*** Material to process

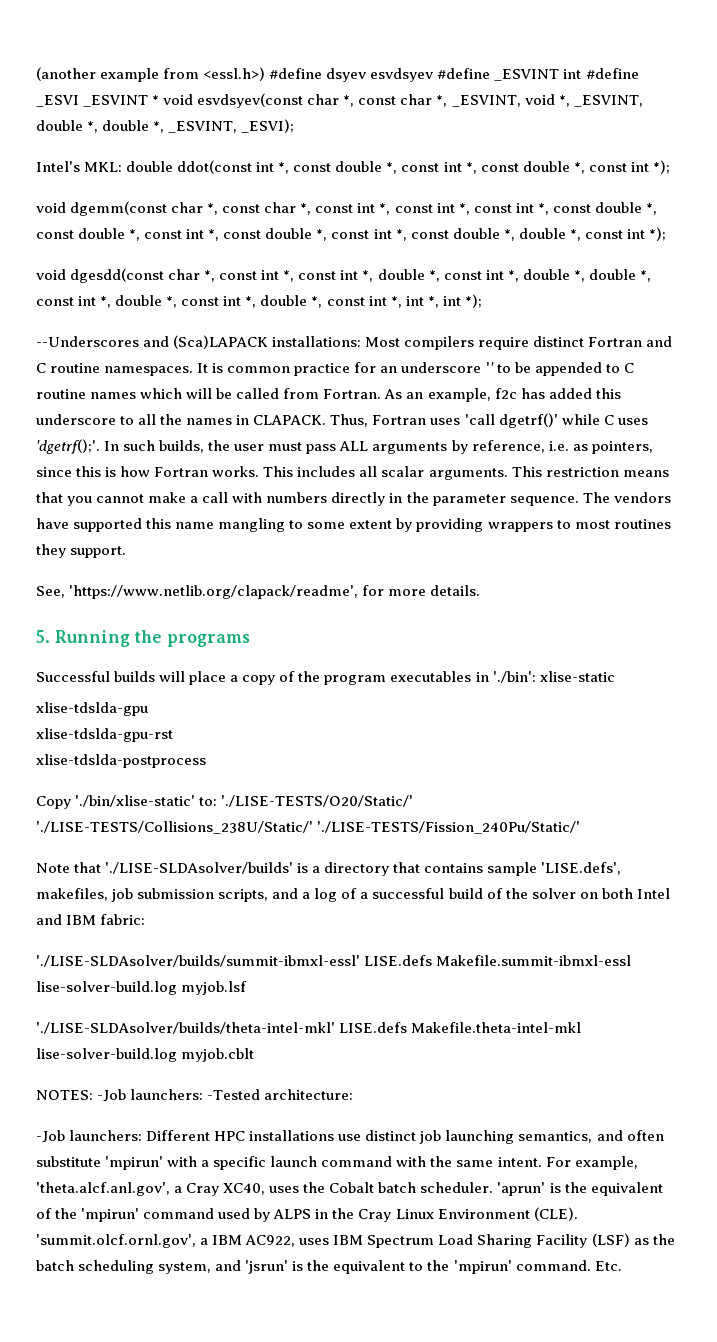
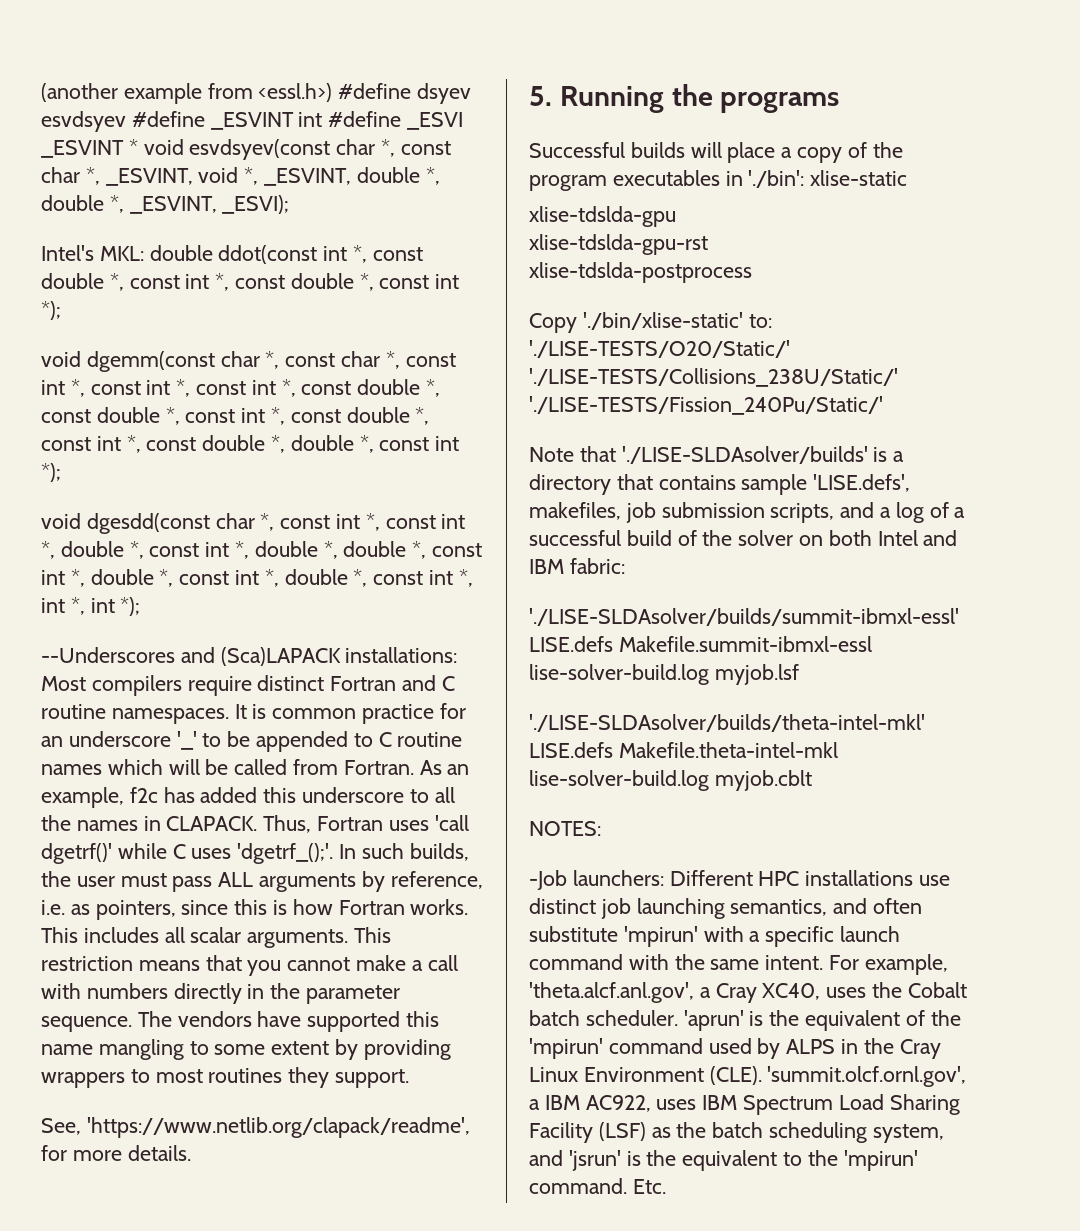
[485,362,494,373] '' -> [176,731,197,750] '_'
[36,439,100,454] 'dgetrf();'. -> [237,843,334,864] 'dgetrf_();'.
[97,1089,354,1102] -Job launchers: -Tested architecture: -> (601, 828) none

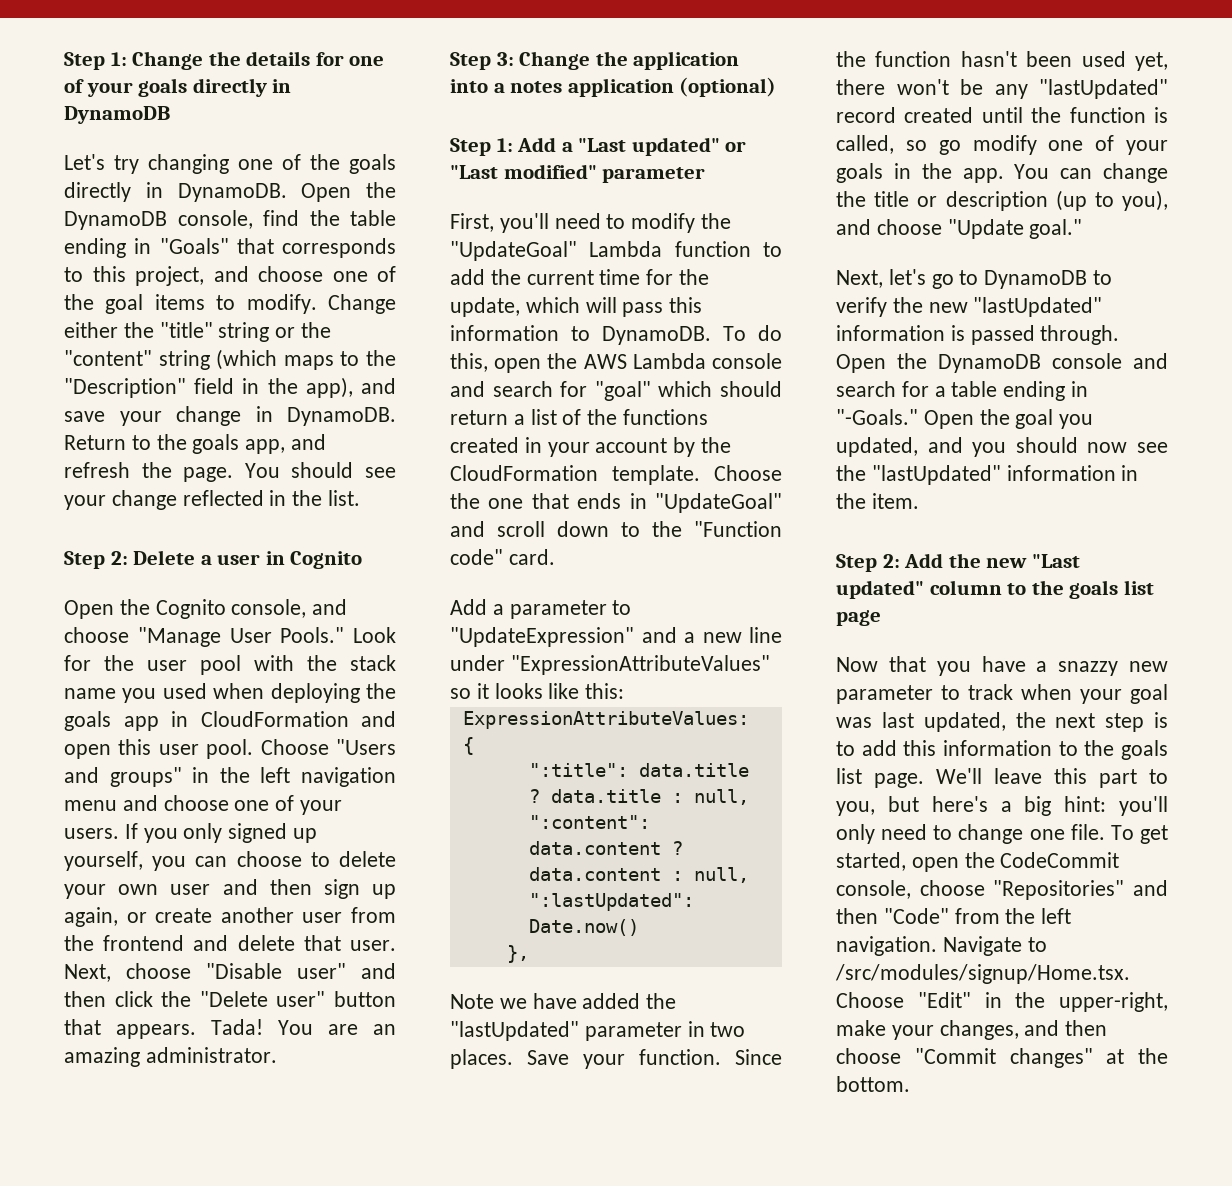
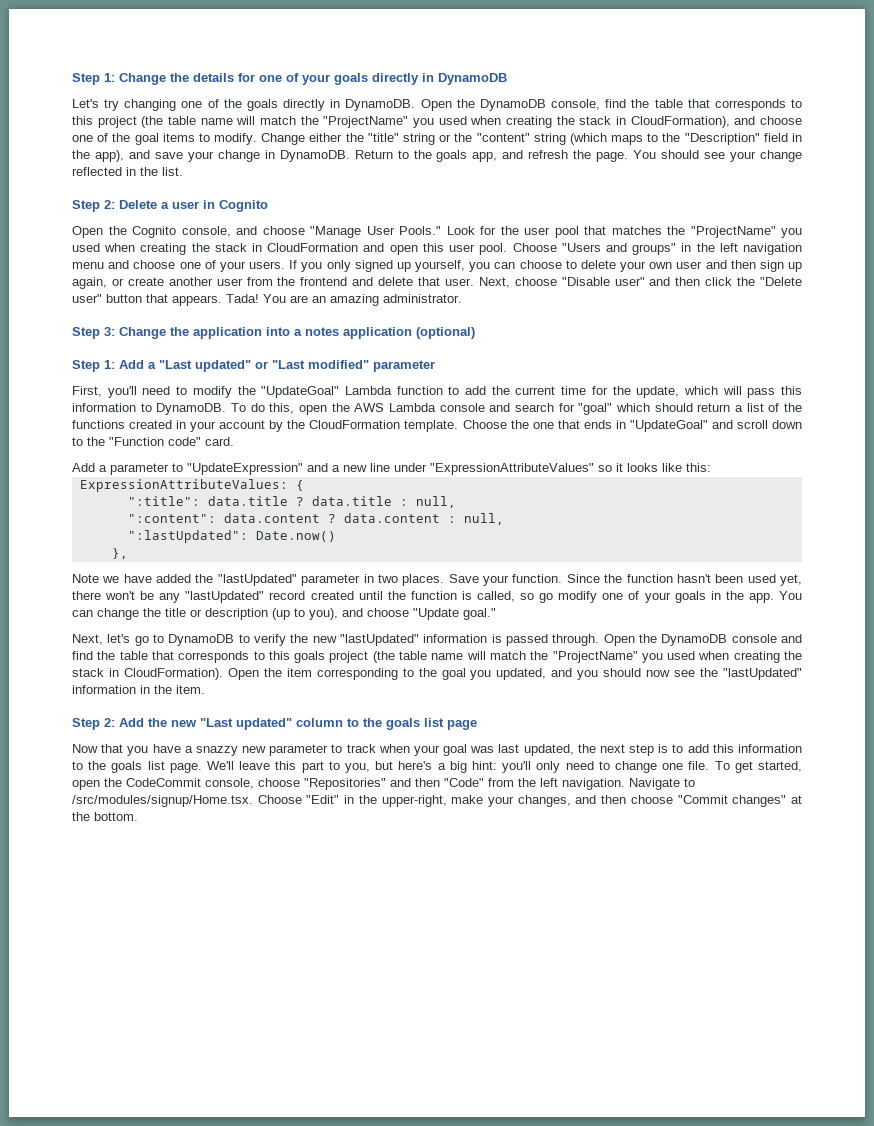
[64,238,396,258] [64,266,204,286] ending in "Goals" that corresponds to this project, -> [687,99,802,111] [72,116,730,128] that corresponds to this project (the table name will match the "ProjectName" you used when creating the stack in CloudFormation),
[254,655,396,671] [64,683,396,703] [64,711,159,731] with the stack name you used when deploying the goals app -> [584,226,802,238] [72,243,247,255] that matches the "ProjectName" you used when creating the stack
[836,381,1089,401] [836,409,974,429] search for a table ending in "-Goals." Open -> [72,651,802,663] [72,668,414,680] find the table that corresponds to this goals project (the table name will match the "ProjectName" you used when creating the stack in CloudFormation). Open the item corresponding to

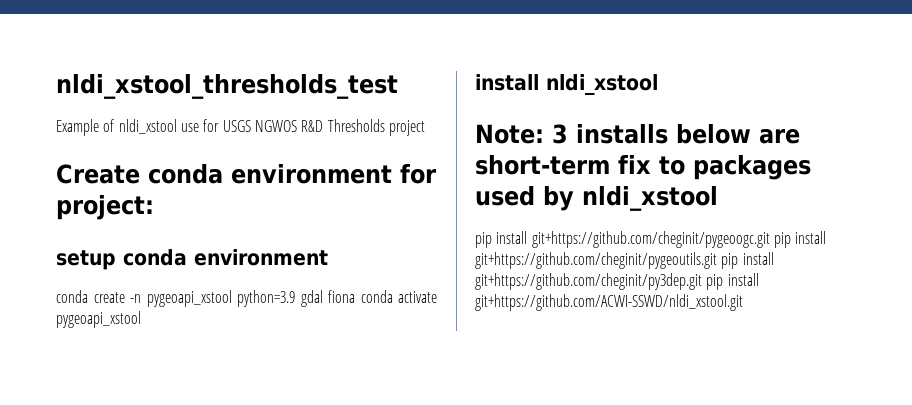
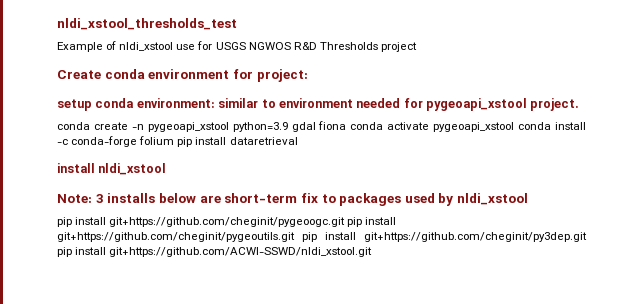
[194,249,328,266] environment -> [136,98,580,111] environment: similar to environment needed for pygeoapi_xstool project.
(141, 319) none -> [518,122,586,130] [57,136,298,147] conda install -c conda-forge folium pip install dataretrieval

******

▶ [Assignment]:
Using the entries above, give again each line from the one containing "[194,249,328,266] environment ->" through the last line, exactly and only those.

▶ [Task answer]:
[194,249,328,266] environment -> [136,98,580,111] environment: similar to environment needed for pygeoapi_xstool project.
(141, 319) none -> [518,122,586,130] [57,136,298,147] conda install -c conda-forge folium pip install dataretrieval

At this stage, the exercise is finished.